“Seré tu Sirviente por Siempre, Solo Alimenta a Mis Gemelos”, Suplicó el Ranchero a la Joven Viuda.

He oído hablar de tu sufrimiento. Hay una mujer en este pueblo clara que podría ayudarte. Ella vive en el rincón más apartado, en una pequeña casa casi oculta por la vegetación. Acaba de perder a su bebé, pero aún tiene la leche materna. Ella puede darle a tus hijos lo que necesitan. Las palabras de la anciana resonaron en su mente como un eco. Clara, una mujer que había perdido a su hijo, pero que aún podía salvar a los suyos.

Un destello de esperanza brilló en el fondo de su alma, como si la luz que había estado buscando todo ese tiempo finalmente hubiera aparecido en forma de una mujer cuyo dolor también era su esperanza. La anciana, al ver el cambio en el rostro de Santiago, le tomó la mano con fuerza y le dijo, “Ve, hijo, pero recuerda, el corazón de Clara está herido. No será fácil para ella, pero si sus ojos ven el sufrimiento de tus pequeños, tal vez su alma se ablande.” Solo ve con fe.

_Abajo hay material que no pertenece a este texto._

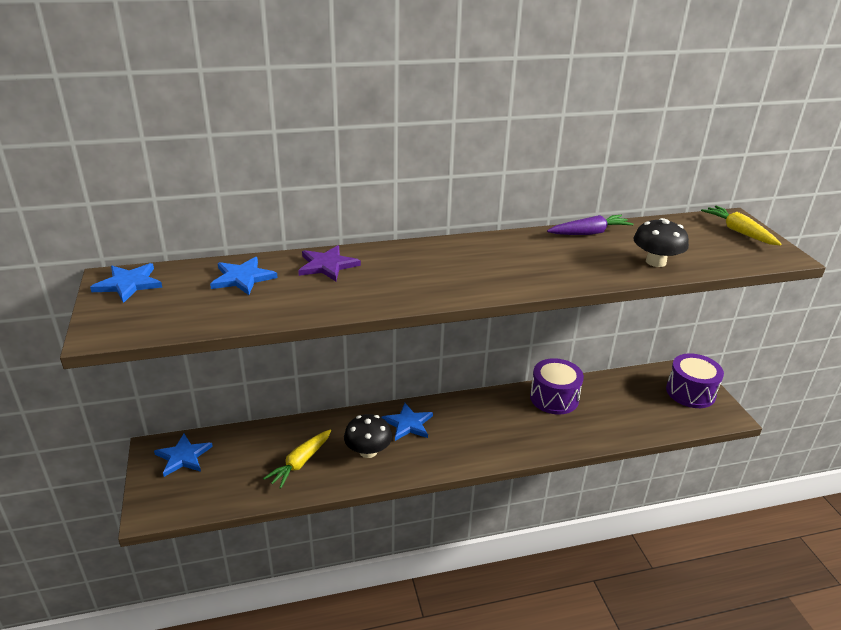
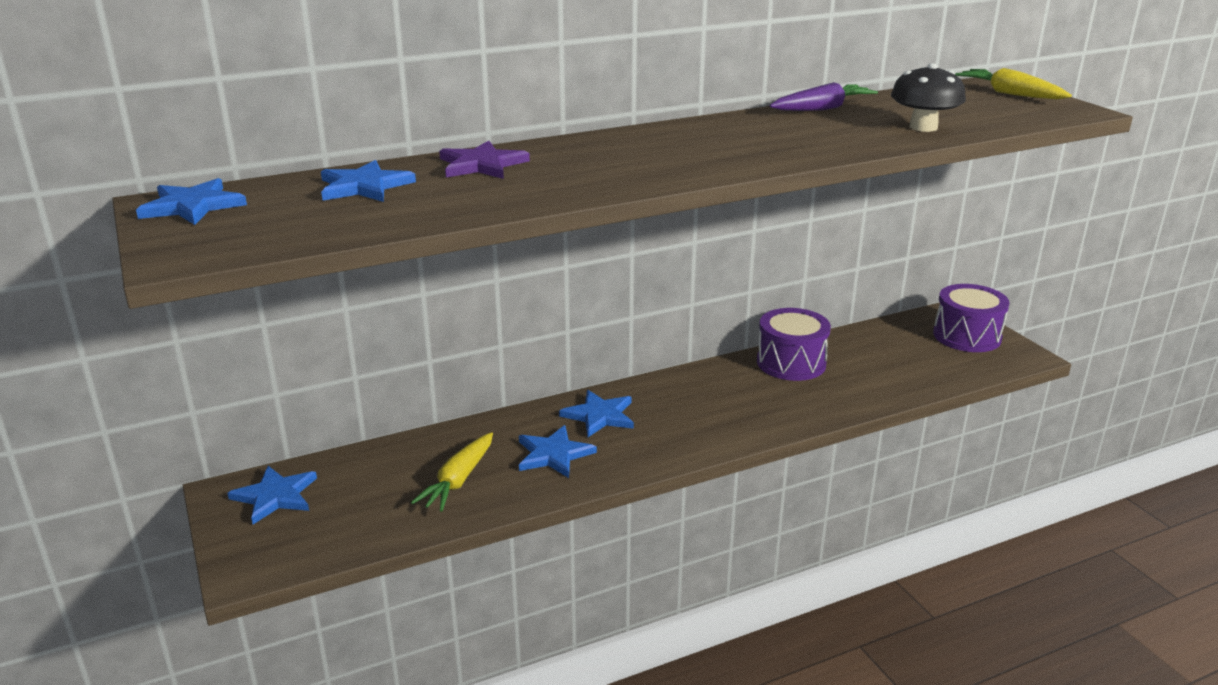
camera: 10 degrees left, 5 degrees down
black mushroom [344,414,392,458] -> blue star [519,425,597,478]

Santiago asintió el peso de la incertidumbre aún en su pecho, pero con una chispa de esperanza encendida en su interior. Con la anciana observando en silencio, Santiago emprendió el camino hacia el rincón del pueblo con sus gemelos en brazos, sin saber si encontraría lo que tanto necesitaba. El camino hacia la casa de Clara era largo y lleno de incertidumbre. Santiago avanzaba, guiado solo por la descripción vaga de la anciana. El aire frío de la noche se colaba entre las ramas de los árboles y el murmullo de los grillos se hacía más fuerte conforme se alejaba del pueblo.

Cada paso le pesaba más, no solo por la carga de sus hijos, sino también por el peso de la desesperación que aún no envolvía. ¿Qué haría si Clara no podía ayudarlo? ¿Qué quedaba de su esperanza si esa puerta también se cerraba ante él? Finalmente llegó una pequeña cabaña alejada de la vista se alzaba solitaria en medio de un campo oscuro. Las ventanas estaban cerradas y la puerta, algo deteriorada, parecía resistir el paso del tiempo como si supiera que dentro aún quedaba algo por salvar.